# [EXERCISE DESCRIPTION]
Copy only the lines from the one containing "पितामहश्च जगतः पाता च तव वत्सक" down to the one containing "तदाश्चर्यमिति स्पष्टं तयोः समरगोचरम् १४", both ends included, and swap "समरोद्यमम्" for "युद्धोद्यमम्" while leaving everything else unchanged.
** DATA PROVIDED follows **
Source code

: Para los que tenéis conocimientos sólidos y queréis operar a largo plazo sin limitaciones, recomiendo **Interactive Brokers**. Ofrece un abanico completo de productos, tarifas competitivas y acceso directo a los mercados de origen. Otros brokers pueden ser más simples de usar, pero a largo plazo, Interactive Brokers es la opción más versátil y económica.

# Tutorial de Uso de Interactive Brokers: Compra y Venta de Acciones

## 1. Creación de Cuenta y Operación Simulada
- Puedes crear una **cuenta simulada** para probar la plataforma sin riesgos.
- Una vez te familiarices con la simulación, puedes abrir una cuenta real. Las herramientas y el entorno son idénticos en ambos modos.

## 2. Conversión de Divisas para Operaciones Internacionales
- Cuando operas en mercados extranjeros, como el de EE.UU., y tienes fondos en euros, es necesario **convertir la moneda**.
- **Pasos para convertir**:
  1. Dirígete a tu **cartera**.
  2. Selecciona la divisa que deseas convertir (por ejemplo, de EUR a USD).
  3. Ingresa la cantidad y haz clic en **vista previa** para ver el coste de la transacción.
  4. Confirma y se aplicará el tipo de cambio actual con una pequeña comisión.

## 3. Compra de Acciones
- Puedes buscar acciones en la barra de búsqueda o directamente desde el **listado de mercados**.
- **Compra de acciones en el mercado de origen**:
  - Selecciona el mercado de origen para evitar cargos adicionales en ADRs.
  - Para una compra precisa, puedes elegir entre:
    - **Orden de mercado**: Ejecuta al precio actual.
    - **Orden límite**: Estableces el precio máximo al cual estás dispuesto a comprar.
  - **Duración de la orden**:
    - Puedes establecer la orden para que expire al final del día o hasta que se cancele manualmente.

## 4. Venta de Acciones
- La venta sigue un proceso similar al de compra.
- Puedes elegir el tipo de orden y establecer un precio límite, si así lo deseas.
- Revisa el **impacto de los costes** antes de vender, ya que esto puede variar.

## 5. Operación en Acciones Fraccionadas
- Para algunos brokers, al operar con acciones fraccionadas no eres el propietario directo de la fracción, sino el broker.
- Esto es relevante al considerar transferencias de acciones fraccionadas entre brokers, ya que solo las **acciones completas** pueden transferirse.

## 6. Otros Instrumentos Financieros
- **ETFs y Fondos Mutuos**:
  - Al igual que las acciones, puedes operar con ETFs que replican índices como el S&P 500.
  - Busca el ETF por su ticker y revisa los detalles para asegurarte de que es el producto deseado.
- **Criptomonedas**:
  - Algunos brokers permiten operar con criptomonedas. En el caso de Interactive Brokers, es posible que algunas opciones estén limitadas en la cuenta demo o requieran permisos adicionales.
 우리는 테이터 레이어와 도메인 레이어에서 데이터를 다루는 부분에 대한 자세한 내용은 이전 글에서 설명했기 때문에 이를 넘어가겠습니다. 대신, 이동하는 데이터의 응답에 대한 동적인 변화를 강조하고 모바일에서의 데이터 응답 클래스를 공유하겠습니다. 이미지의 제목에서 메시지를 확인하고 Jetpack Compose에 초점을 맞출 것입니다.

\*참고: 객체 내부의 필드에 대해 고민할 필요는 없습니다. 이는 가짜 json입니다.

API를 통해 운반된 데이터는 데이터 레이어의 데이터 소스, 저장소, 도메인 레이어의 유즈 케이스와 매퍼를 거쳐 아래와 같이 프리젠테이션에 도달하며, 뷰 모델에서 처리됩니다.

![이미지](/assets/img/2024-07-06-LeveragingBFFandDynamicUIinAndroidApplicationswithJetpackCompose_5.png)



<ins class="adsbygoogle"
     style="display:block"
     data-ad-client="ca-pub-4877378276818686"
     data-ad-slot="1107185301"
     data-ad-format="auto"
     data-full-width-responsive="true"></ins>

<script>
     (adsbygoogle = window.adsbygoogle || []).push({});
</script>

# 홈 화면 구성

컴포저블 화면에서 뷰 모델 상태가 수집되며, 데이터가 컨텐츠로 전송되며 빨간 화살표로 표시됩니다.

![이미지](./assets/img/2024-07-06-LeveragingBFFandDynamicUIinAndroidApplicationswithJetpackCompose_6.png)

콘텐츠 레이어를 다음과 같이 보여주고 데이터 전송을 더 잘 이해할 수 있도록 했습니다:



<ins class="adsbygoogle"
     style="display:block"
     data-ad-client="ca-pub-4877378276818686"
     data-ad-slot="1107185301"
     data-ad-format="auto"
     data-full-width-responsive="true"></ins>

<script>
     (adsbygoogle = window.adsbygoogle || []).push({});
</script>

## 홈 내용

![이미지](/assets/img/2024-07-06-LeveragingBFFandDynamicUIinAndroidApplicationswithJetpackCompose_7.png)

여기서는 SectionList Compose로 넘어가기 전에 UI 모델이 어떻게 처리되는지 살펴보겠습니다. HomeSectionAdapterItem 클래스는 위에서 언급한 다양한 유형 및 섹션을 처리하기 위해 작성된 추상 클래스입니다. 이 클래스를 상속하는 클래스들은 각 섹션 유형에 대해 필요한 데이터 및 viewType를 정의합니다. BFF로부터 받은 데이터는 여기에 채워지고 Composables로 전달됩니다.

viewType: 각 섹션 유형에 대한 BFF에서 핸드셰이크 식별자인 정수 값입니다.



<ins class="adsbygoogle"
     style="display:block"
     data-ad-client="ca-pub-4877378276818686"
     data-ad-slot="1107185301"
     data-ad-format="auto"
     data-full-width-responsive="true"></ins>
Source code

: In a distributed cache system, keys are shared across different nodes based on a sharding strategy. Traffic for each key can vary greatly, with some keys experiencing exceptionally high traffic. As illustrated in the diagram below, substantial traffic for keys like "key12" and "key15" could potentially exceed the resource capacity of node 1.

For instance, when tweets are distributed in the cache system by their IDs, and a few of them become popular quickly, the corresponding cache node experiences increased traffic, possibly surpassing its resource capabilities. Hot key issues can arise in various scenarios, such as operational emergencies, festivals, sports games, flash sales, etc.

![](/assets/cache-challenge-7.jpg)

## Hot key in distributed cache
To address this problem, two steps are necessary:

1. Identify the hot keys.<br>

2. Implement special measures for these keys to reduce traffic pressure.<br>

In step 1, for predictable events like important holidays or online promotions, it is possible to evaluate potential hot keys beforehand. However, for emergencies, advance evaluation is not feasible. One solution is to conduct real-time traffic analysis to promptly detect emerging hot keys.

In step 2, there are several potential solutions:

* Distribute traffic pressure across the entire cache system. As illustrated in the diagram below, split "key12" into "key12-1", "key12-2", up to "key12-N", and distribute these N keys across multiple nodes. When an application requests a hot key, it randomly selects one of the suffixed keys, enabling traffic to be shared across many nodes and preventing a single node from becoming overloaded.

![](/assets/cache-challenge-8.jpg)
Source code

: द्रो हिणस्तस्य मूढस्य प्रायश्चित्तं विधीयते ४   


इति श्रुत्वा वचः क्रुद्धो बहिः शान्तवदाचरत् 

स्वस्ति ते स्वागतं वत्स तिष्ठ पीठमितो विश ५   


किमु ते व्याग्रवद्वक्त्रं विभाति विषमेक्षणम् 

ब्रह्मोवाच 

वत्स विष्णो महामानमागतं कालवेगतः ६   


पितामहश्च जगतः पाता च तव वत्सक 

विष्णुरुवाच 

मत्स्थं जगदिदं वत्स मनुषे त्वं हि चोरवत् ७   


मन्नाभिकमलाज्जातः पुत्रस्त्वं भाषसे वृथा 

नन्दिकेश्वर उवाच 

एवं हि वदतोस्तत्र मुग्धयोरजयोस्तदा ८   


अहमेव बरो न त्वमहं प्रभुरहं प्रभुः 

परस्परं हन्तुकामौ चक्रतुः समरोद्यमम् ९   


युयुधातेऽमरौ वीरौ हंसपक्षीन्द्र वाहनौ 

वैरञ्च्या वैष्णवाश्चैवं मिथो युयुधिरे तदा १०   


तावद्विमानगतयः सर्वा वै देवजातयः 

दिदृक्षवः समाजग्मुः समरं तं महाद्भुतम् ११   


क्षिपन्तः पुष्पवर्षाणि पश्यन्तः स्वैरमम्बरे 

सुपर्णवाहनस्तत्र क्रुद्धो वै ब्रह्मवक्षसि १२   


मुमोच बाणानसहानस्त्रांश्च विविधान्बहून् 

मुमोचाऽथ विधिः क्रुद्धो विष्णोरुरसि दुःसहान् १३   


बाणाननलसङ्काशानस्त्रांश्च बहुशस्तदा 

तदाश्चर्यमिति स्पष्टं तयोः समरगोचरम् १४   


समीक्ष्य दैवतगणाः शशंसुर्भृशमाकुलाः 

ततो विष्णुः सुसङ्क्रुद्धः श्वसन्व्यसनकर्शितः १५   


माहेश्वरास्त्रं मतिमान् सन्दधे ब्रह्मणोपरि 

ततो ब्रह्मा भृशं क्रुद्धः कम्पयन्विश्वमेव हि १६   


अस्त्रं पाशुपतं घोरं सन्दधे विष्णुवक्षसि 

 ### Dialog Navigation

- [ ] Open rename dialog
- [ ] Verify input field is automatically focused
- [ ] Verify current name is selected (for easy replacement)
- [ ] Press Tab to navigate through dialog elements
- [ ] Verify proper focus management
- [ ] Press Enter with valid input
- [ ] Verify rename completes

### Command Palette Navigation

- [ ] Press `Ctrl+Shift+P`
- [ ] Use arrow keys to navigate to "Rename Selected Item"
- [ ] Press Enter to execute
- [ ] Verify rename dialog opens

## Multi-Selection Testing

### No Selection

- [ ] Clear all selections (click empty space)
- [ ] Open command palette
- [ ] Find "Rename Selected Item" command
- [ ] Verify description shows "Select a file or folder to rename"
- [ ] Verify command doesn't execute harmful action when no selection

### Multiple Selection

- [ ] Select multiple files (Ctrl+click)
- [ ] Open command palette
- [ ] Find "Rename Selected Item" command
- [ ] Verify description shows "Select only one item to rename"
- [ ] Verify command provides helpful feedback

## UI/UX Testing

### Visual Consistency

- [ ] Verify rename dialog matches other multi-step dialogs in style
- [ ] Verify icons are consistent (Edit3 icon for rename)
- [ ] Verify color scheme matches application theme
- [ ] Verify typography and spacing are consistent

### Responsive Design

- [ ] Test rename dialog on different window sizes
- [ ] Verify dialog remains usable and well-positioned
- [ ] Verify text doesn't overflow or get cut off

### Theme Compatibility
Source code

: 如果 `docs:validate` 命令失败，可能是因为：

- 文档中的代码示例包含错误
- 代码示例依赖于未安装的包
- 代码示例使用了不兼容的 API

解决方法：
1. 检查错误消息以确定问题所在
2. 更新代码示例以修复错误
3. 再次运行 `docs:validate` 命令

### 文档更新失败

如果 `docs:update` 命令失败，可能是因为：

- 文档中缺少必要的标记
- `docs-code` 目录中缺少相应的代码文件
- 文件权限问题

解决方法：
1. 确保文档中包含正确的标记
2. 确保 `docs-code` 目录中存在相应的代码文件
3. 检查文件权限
** End of DATA PROVIDED **
# [RESULT OF THIS EXERCISE]
पितामहश्च जगतः पाता च तव वत्सक 

विष्णुरुवाच 

मत्स्थं जगदिदं वत्स मनुषे त्वं हि चोरवत् ७   


मन्नाभिकमलाज्जातः पुत्रस्त्वं भाषसे वृथा 

नन्दिकेश्वर उवाच 

एवं हि वदतोस्तत्र मुग्धयोरजयोस्तदा ८   


अहमेव बरो न त्वमहं प्रभुरहं प्रभुः 

परस्परं हन्तुकामौ चक्रतुः युद्धोद्यमम् ९   


युयुधातेऽमरौ वीरौ हंसपक्षीन्द्र वाहनौ 

वैरञ्च्या वैष्णवाश्चैवं मिथो युयुधिरे तदा १०   


तावद्विमानगतयः सर्वा वै देवजातयः 

दिदृक्षवः समाजग्मुः समरं तं महाद्भुतम् ११   


क्षिपन्तः पुष्पवर्षाणि पश्यन्तः स्वैरमम्बरे 

सुपर्णवाहनस्तत्र क्रुद्धो वै ब्रह्मवक्षसि १२   


मुमोच बाणानसहानस्त्रांश्च विविधान्बहून् 

मुमोचाऽथ विधिः क्रुद्धो विष्णोरुरसि दुःसहान् १३   


बाणाननलसङ्काशानस्त्रांश्च बहुशस्तदा 

तदाश्चर्यमिति स्पष्टं तयोः समरगोचरम् १४   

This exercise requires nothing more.